La de Christopher Hitchens se nos muestra como una vida dolorosamente breve, pero gozosamente plena. Pudo viajar, ser testigo de conflictos como el de los Balcanes o las dos Guerras del Golfo, conoció de cerca a personajes históricos y jamás dejó de decir lo que pensaba, incluso cuando defendió posturas tan impopulares como la invasión de Irak en 2003 (algo que dedica un capítulo a justificar, describiendo las terribles condiciones de vida bajo Saddam Hussein). También aprovecha siempre que puede para arremeter contra la ideología religiosa, algo lógico viniendo del emblemático autor de la extraordinario ensayo Dios no es bueno
Es curioso (y el autor, extrañamente, parece profetizar sobre ello en uno de los pasajes del libro) que Hitchens terminara de escribir su autobiografía precisamente pocos meses antes de que le diagnosticaran la enfermedad que le llevaría a la tumba y de cuya existencia él no sospechaba en ese momento. En cualquier caso el autor de Amor, pobreza y guerra ha dejado un legado muy valioso. Las últimas palabras de Hitch 22 bien podrían ser consideradas su epitafio y un resumen de su actitud ante la vida, de las que podríamos extraer valiosas lecciones: 
"A lo largo de la última década, he sido vívidamente consciente del desafío literalmente letal de la clase de gente que opera con certezas absolutas y se cree impulsada y justificada por una autoridad superior.

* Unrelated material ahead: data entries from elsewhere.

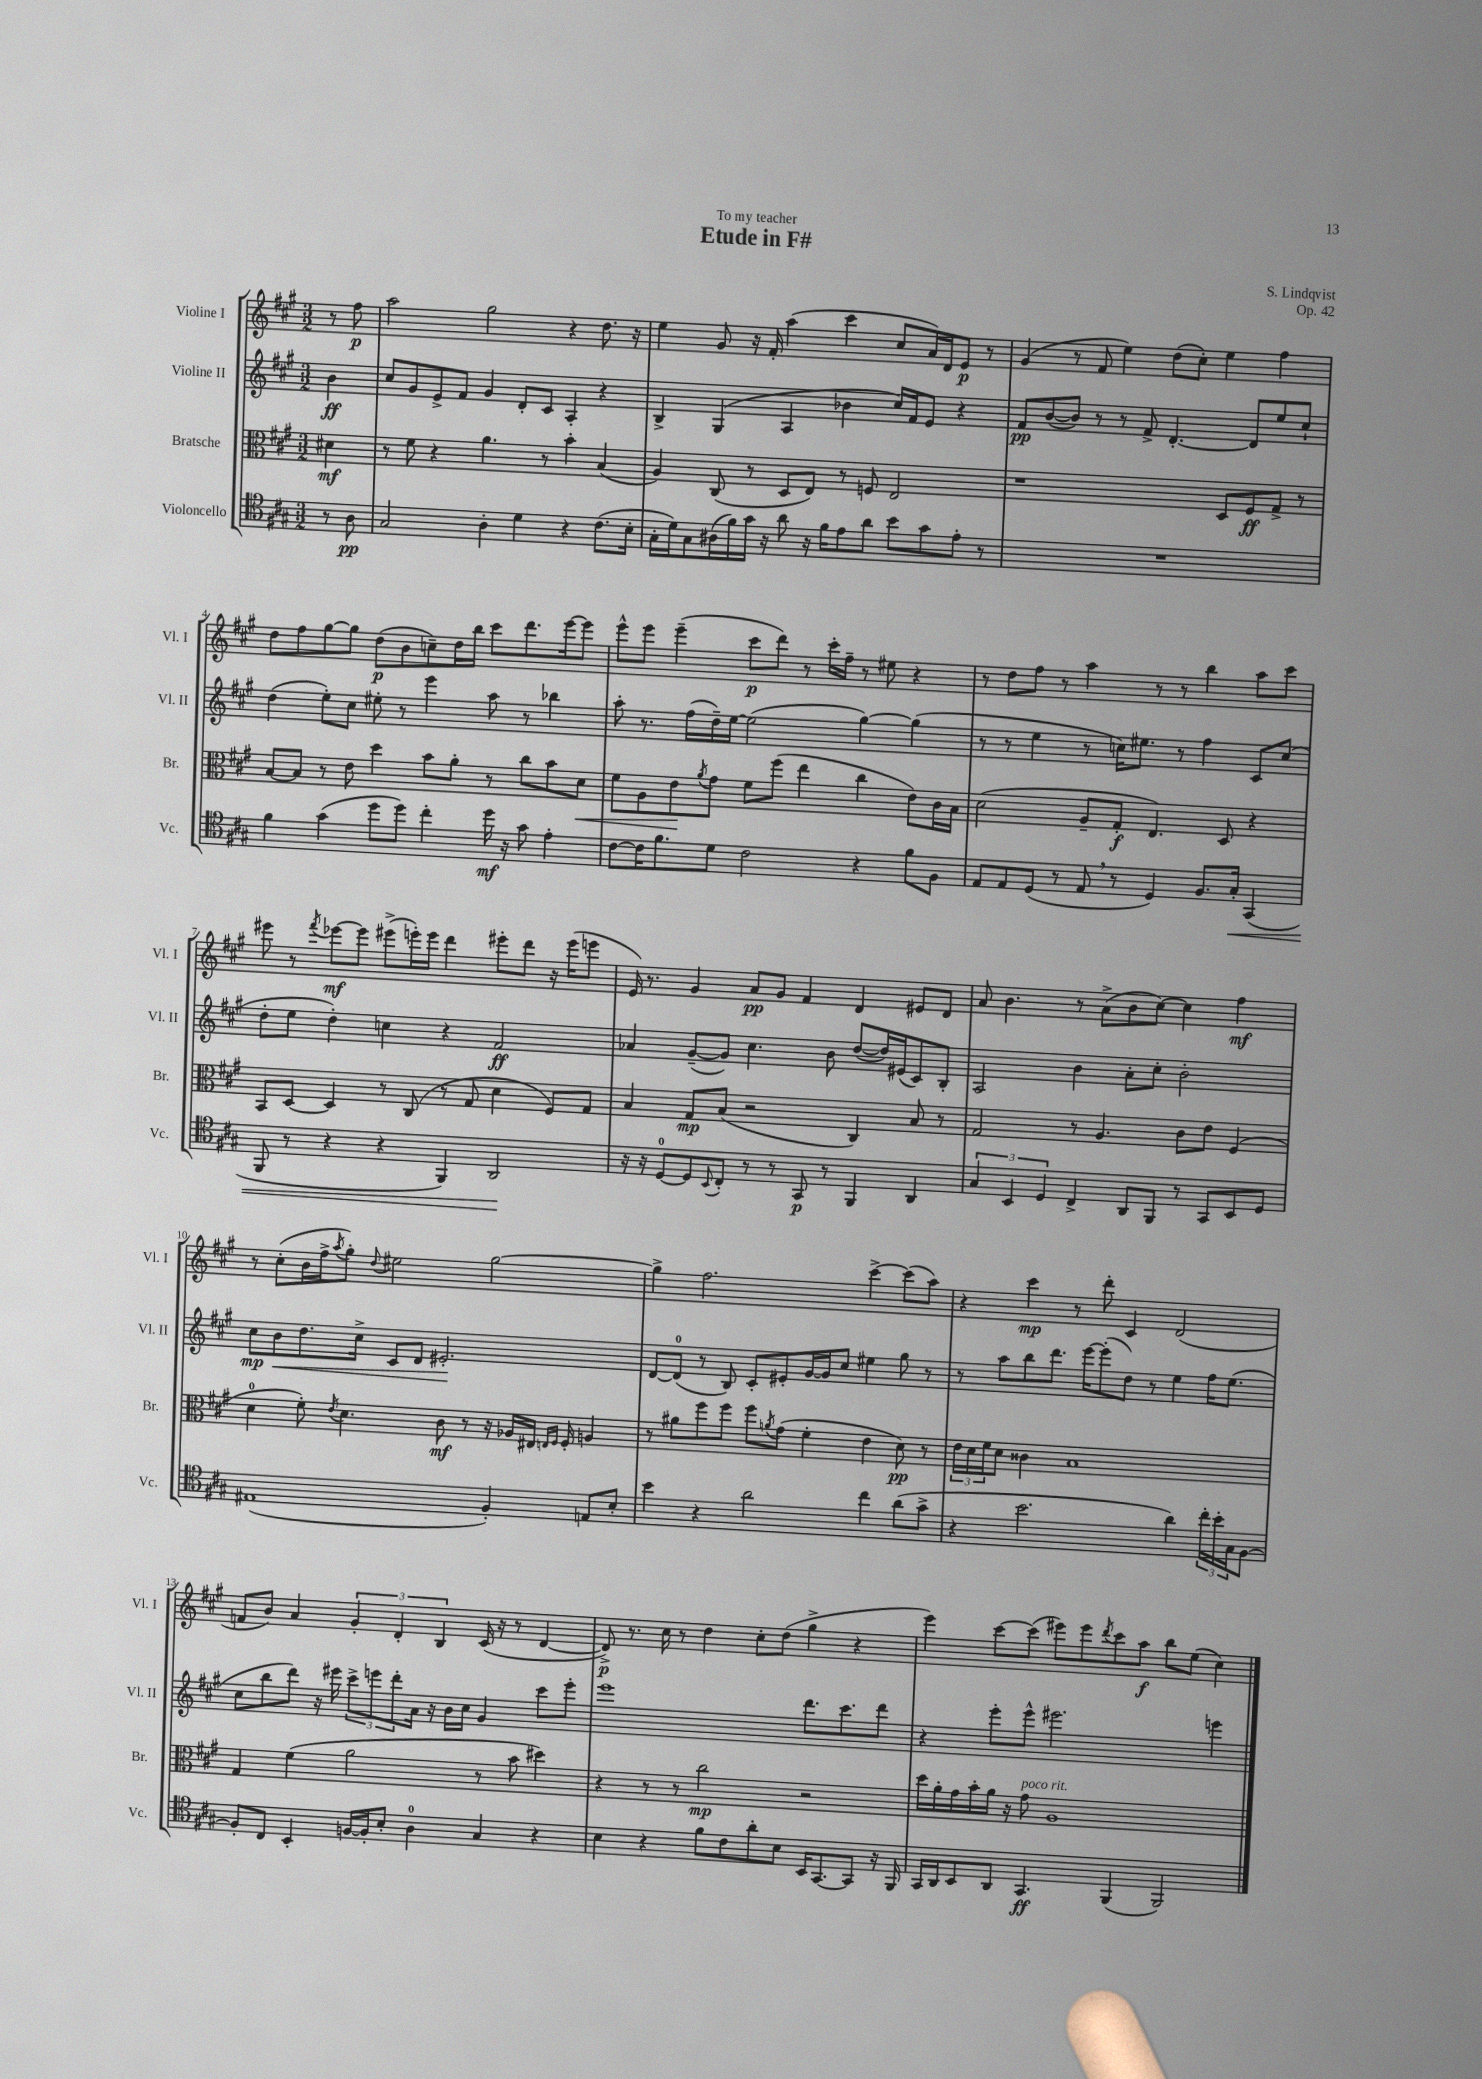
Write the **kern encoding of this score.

**kern	**kern	**kern	**kern
*staff4	*staff3	*staff2	*staff1
*clefC4	*clefC3	*clefG2	*clefG2
*k[f#c#g#]	*k[f#c#g#]	*k[f#c#g#]	*k[f#c#g#]
*M3/2	*M3/2	*M3/2	*M3/2
8r	4d#	4b	8r
8A	.	.	8ff#
=	=	=	=
2G#	8r	8cc#	2aa
.	8f#	8g#	.
.	4r	8e^	.
.	.	8f#	.
4A'	4.a	4g#	2gg#
4d	.	8d'	.
.	8r	8c#	.
4r	4b'	4A'	4r
(8.c#	(4B	4r	8.dd
16B'	.	.	16r
=	=	=	=
16G#'	4A)	4B^	4ee
16d)	.	.	.
8G#	.	.	.
(16A#	(8C#	(4G#	8g#
16f#)	.	.	.
16g#	8r	.	16r
16r	.	.	16f#'
8a	8D	4A	(4aa
16r	8E)	.	.
16f#	.	.	.
8e	8r	4b-	4ccc#
8a	8F	.	.
8b	2E	16cc#)	8cc#
.	.	16f#	.
8g#	.	8e	16a)
.	.	.	16d
8e'	.	4r	8e
8r	.	.	8r
=	=	=	=
1.r	1r	8f#	(4g#
.	.	([8b	.
.	.	8b])	8r
.	.	8r	8f#
.	.	8r	4ee)
.	.	8f#^	.
.	.	[4.d'	(8dd
.	.	.	8cc#')
.	8D	.	4ee
.	8F#	8d]	.
.	8G#^	8ee	4ff#
.	8r	8cc#`	.
=	=	=	=
4f#	[8B	(4dd	8dd
.	8B]	.	8ff#
(4g#	8r	8ee')	[8gg#
.	8e	8cc#	8gg#]
8dd	4dd	8ee#'	(8dd
8dd)	.	8r	8b
4cc#'	8b	4eee	8cc~)
.	8a'	.	16dd
.	.	.	16bb
16dd	8r	8aa	8ccc#
16r	.	.	.
8g#	8cc#	8r	8.ddd
4e'	8b	4bb-	.
.	.	.	[16eee
.	8d	.	8eee]
=	=	=	=
[8c#	8f#	8aa'	8eee^^
16c#]	8A	8.r	8eee
8.f#	.	.	.
.	8e	.	(4eee~
.	.	(16ff#	.
.	8qa	.	.
8d	8g#	16dd~)	.
.	.	[16ee	.
2c#	8f#	(2ee]	8ccc#
.	(8ff#	.	8ddd)
.	4ee	.	8r
.	.	.	16ccc#'
.	.	.	16ff#~
4r	4cc#	[4gg#)	8r
.	.	.	8ee#
8f#	8e)	(4gg#]	4r
8F#	16c#	.	.
.	16B	.	.
=	=	=	=
8E	(2d	8r	8r
8E	.	8r	8dd
(8D	.	4ee	8ff#
8r	.	.	8r
8E	8A~	8r	4aa
8r	8G#'	16cc)	.
.	.	8.ee#	.
4D)	4.E)	.	8r
.	.	8r	8r
8.F#	.	4ff#	4bb
.	8D	.	.
16G#'	.	.	.
(4GG#	4r	8c#	8aa
.	.	(8cc	8ccc#
=	=	=	=
8FF#	8BB	8dd'	8eee#
8r	[8D	8ee	8r
.	.	.	8qfff#
4r	4D]	4dd')	[8eee-
.	.	.	8eee-]
4r	8r	4cc	(8eee#^
.	(8C#	.	16eee')
.	.	.	16eee
4FF#)	8r	4r	4ddd
.	8G#	.	.
2AA	4d	2f#	8eee#'
.	.	.	8ddd
.	8F#)	.	16r
.	.	.	(16eee#
.	8G#	.	8eee
=	=	=	=
16r	4B	4a-	16e)
16r	.	.	8.r
[8D	.	.	.
8D]	8G#	([8g#~	4g#
8qqBB	.	.	.
8C#'	(8B	8g#])	.
8r	2r	4.cc#	8a
8r	.	.	8g#
8GG#	.	.	4f#
8r	.	8b	.
4FF#	4C#)	([8dd	4d
.	.	16dd])	.
.	.	(16e#	.
4AA	8B	8c#)	8e#
.	8r	8B'	8d
=	=	=	=
6G#	2G#	2A	8a
.	.	.	4.b
6BB	.	.	.
6D	.	.	.
4C#^	8r	4b	8r
.	4.A	.	(8a^
8AA	.	8a'	8b
8FF#	.	8cc#'	[8cc#)
8r	8c#	2b'	4cc#]
8GG#	8e	.	.
8BB	(4F#	.	4ff#
8D	.	.	.
=	=	=	=
(1E#	4d	8cc#	8r
.	.	8b	(8cc#'
.	8f#')	8.dd	16b
.	.	.	16ff#^
.	8qe	.	8qaa
.	4.d	.	8gg#')
.	.	16cc#^	.
.	.	.	8qqdd
.	.	8c#	2ee#
.	.	8d	.
.	8c#	2.e#'	.
.	8r	.	.
4F#')	16r	.	[2gg#
.	16A-	.	.
.	16E#	.	.
.	16qqE	.	.
.	16qqF#	.	.
.	16F#'	.	.
8E	4A	.	.
8B'	.	.	.
=	=	=	=
4b	8r	[8d	4gg#^]
.	8a#	(8d]	.
4r	8ff#	8r	2.ff#
.	8ff#	8B)	.
2a	8ff#	8c#'	.
.	8qa	.	.
.	(8g#	8e#'	.
.	4f#'	[16g#	.
.	.	16g#]	.
.	.	8cc#	.
4cc#	4e	4ee#	[4ccc#^
(8a	8d)	8gg#	(8ccc#]
8g#^	8r	8r	8aa)
=	=	=	=
4r	24e	8r	4r
.	24d	.	.
.	24f#	.	.
.	8d	8aa	.
2.b	4c##	8bb	4ccc#
.	.	8.ddd	.
.	1B	.	8r
.	.	[16eee	.
.	.	(8eee']	8ddd'
.	.	8dd)	4c#
.	.	8r	.
4a)	.	4ee	(2d
24cc#'	.	16ff#	.
24b'	.	.	.
.	.	(8.ee	.
24G#	.	.	.
[8F#	.	.	.
=	=	=	=
8F#']	4G#	8cc#	8f
8C#	.	8bb	8b)
4BB'	(4f#	8ddd)	4a
.	.	16r	.
.	.	16eee#	.
[16F	2a	12ccc#^	6g#'
16F']	.	.	.
.	.	12eee	.
8B'	.	.	.
.	.	12ddd'	6d'
4A	.	16a	.
.	.	16r	.
.	.	.	6B
.	.	16b	.
.	.	16cc#	.
4G#	8r	4g#	(16c#
.	.	.	16r
.	8b	.	8r
4r	4dd#)	8ccc#	[4d
.	.	8eee'	.
=	=	=	=
4B	4r	1eee	8d^])
.	.	.	8.r
4r	8r	.	.
.	.	.	16cc#
.	8r	.	8r
8f#	2cc#	.	4dd
8c#	.	.	.
8a'	.	.	8cc#'
8B	.	.	(8dd
16BB	2r	8.ddd	4gg#^
[8.GG#	.	.	.
.	.	8.ccc#	.
8GG#]	.	.	4r
16r	.	8ddd	.
16FF#	.	.	.
=	=	=	=
16GG#	16dd	4r	4eee)
16AA	16a'	.	.
8BB	16g#	.	.
.	16b'	.	.
8AA	16a	8eee'	[8ccc#
.	16r	.	.
4.GG#	8g#	8eee^^	(8ccc#]
.	1A	2.eee#	8eee#)
.	.	.	8eee#
.	.	.	8qddd
(4FF#	.	.	8ccc#
.	.	.	8aa
2FF#)	.	.	8bb
.	.	.	(8ee
.	.	4eee	4cc#)
==	==	==	==
*-	*-	*-	*-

Haber pasado tanto tiempo aprendiendo relativamente poco, y que gente que ya lo sabe todo, y que tiene toda la información que necesita, amenace todos los aspectos de mi vida… Aún es más deprimente ver que, frente a este asalto feroz, muchos de los mejores carecen de toda convicción y dudan a la hora de defender lo que posibilita su existencia, mientras que los peores están llenos de brío y hierven de exaltación asesina.
 

Es una tarea ímproba combatir a los absolutistas y a los relativistas al mismo tiempo: sostener que no existe una solución totalitaria e insistir al mismo tiempo en que, sí, los de nuestro lado también tenemos convicciones inalterables y estamos dispuestos a luchar por ellas. (...) Pertenecer a la tendencia o facción escéptica no es, en absoluto, una opción blanda. La defensa de la ciencia y la razón es el gran imperativo de nuestro tiempo, y me siento absurdamente honrado cuando la mente pública me agrupa con grandes profesores y estudiosos como Richard Dawkins (...), Daniel Dennett y Sam Harris. Ser no creyente no solo significa poseer «una mente abierta». Es, más bien, una admisión decisiva de incertidumbre, que está dialécticamente conectada con el repudio del principio totalitario, en la mente y en la política."